Non-fiction Award judges
Griffin Shea – Chair: Shea is the founder of Bridge Books, an independent bookstore in downtown Johannesburg, and the author of a young adult novel, The Golden Rhino. Bridge Books focuses on African literature and on finding new ways of getting books to readers. The store’s non-profit African Book Trust is the lead partner in the Literary District project, a collaboration among booksellers, city agencies, businesses and other volunteers. Before opening Bridge Books, Griffin worked as a journalist for fifteen years, mostly with the international news agency Agence France-Presse (AFP).
Nomavenda Mathiane: Mathiane has been a journalist for over thirty-five years. Her writing career began in 1975 as a reporter at the World Newspapers and she later joined Frontline magazine, where she specialised in writing about life in South African townships. Since then she has worked for most of the major South African newspapers. Her last journalism job was writing for Business Day as the legislature reporter. Mathiane has written three books: Beyond the Headlines, South Africa: Diary of Troubled Times and Eyes in the Night: An Untold Zulu Story. She currently teaches isiZulu at a private primary school.

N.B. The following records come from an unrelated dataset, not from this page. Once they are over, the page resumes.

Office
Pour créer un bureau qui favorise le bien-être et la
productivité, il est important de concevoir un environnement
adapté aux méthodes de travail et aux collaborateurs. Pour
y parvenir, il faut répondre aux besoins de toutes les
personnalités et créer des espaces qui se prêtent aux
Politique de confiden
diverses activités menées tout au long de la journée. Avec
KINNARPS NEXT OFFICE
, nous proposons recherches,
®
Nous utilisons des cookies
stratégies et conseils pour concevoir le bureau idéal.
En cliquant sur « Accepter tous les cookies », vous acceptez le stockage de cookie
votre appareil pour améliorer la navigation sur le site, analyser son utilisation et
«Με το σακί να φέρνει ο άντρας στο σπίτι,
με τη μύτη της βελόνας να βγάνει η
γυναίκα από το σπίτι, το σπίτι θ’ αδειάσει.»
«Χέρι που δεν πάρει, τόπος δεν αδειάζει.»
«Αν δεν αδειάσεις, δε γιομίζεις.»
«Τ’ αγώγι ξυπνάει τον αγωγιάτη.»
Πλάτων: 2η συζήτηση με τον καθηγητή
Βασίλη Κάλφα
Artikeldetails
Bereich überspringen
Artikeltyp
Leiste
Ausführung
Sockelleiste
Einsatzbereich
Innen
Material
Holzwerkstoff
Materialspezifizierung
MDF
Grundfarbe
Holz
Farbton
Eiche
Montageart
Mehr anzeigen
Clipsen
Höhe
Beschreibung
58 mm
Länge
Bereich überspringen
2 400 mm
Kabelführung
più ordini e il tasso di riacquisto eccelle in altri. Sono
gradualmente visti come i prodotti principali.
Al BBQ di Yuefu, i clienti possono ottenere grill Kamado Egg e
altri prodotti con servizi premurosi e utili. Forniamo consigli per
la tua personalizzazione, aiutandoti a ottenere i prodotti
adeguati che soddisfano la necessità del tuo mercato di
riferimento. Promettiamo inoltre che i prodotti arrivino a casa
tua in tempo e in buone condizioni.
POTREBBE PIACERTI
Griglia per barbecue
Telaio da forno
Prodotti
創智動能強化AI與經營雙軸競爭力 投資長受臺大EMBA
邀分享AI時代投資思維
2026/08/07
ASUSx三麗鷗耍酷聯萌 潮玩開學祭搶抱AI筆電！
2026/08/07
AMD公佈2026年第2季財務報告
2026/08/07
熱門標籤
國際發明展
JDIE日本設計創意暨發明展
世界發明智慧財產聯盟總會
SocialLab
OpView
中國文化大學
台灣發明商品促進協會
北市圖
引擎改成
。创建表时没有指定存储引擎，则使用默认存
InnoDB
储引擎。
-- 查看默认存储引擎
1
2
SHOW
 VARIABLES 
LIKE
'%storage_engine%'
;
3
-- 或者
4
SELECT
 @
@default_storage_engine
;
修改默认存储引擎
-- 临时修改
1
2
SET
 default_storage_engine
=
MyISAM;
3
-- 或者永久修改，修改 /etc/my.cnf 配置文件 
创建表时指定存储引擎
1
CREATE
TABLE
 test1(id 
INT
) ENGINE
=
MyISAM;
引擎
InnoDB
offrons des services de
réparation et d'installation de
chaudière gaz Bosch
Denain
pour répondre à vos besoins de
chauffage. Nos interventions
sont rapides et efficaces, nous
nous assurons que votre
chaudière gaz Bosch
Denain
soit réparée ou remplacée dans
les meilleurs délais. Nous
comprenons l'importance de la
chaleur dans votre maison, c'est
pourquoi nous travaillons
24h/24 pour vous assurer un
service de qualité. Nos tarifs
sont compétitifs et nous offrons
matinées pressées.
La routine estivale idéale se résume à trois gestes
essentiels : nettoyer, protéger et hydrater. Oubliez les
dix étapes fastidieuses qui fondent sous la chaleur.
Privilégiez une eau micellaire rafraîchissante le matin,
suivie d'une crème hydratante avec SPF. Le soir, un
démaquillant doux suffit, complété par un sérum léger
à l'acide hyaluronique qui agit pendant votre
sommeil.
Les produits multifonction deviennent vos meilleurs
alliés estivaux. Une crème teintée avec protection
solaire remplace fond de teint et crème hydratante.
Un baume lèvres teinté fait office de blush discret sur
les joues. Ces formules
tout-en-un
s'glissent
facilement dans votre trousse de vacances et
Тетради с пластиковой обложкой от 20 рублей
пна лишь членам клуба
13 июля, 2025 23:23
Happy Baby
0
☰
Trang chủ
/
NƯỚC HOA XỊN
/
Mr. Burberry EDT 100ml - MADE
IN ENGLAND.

Bongani Ngqulunga: Ngqulunga is with the University of Johannesburg where he currently serves as director of the Johannesburg Institute for Advanced Study (JIAS). He is the author of The Man Who Founded the ANC: A Biography of Pixley ka Isaka Seme, which won multiple awards, including the Sunday Times Non-Fiction Award in 2018. Ngqulunga was educated at the University of KwaZulu-Natal and at Brown University in the US, where he obtained a doctoral degree.